=== Begin Enclosure ===
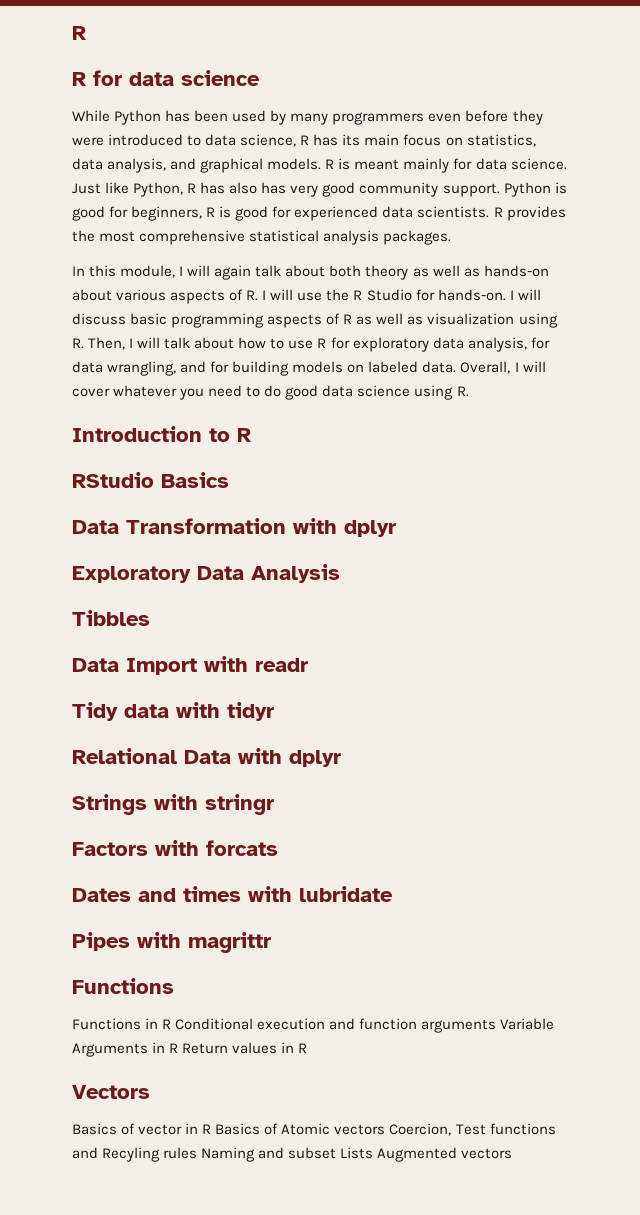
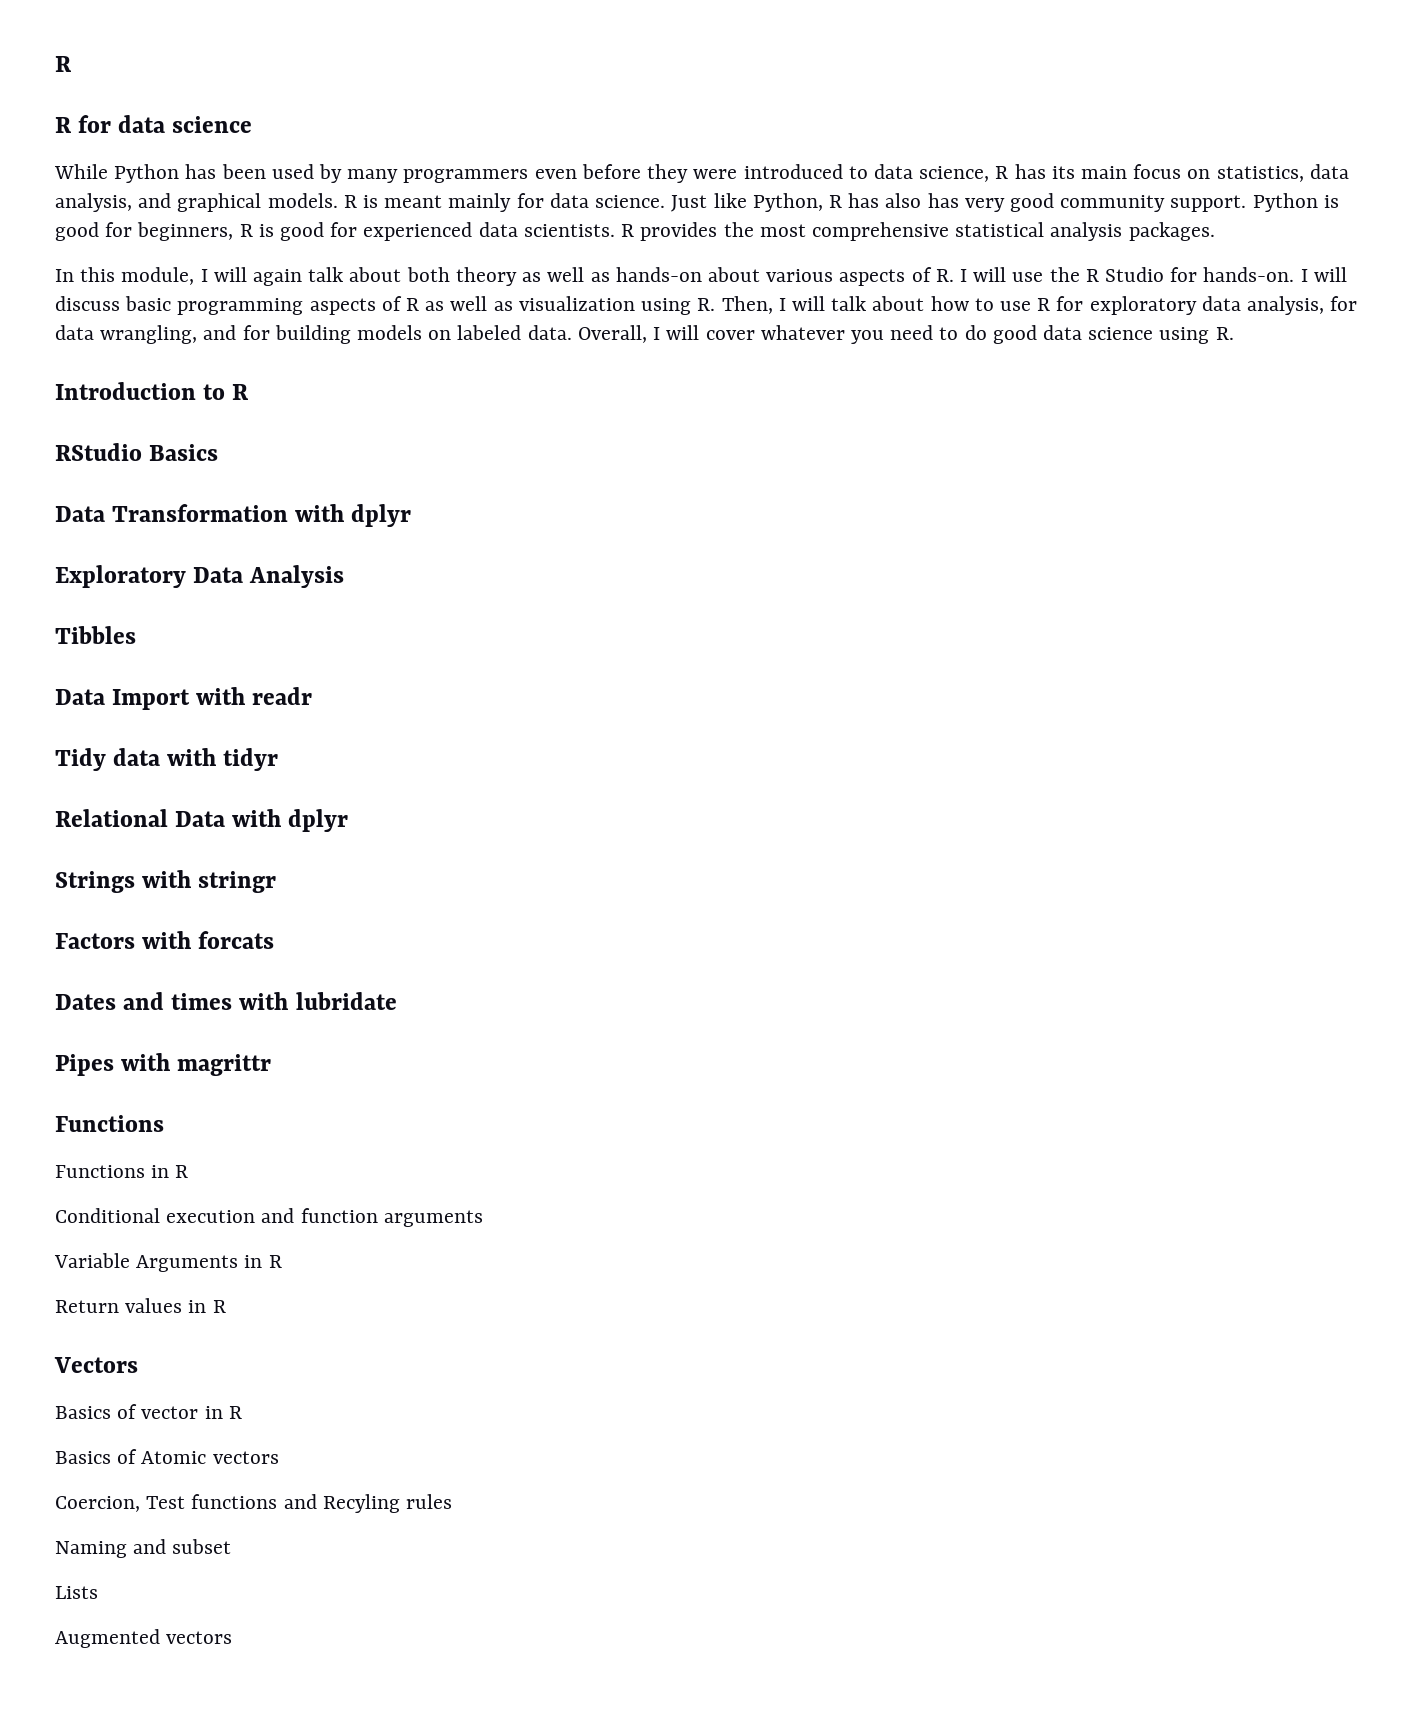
(172, 1024) none -> (189, 1171) //
(497, 1026) none -> (483, 1218) //
(179, 1048) none -> (282, 1261) //
(212, 1129) none -> (242, 1412) //
(386, 1129) none -> (279, 1457) //
(198, 1153) none -> (453, 1501) //
(337, 1153) none -> (232, 1546) //
(374, 1153) none -> (98, 1592) //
=== End Enclosure ===
Instructions to follow: When repeating the material above, keep every line exact and drop all pictures.

Written solution:
(172, 1024) none -> (189, 1171) //
(497, 1026) none -> (483, 1218) //
(179, 1048) none -> (282, 1261) //
(212, 1129) none -> (242, 1412) //
(386, 1129) none -> (279, 1457) //
(198, 1153) none -> (453, 1501) //
(337, 1153) none -> (232, 1546) //
(374, 1153) none -> (98, 1592) //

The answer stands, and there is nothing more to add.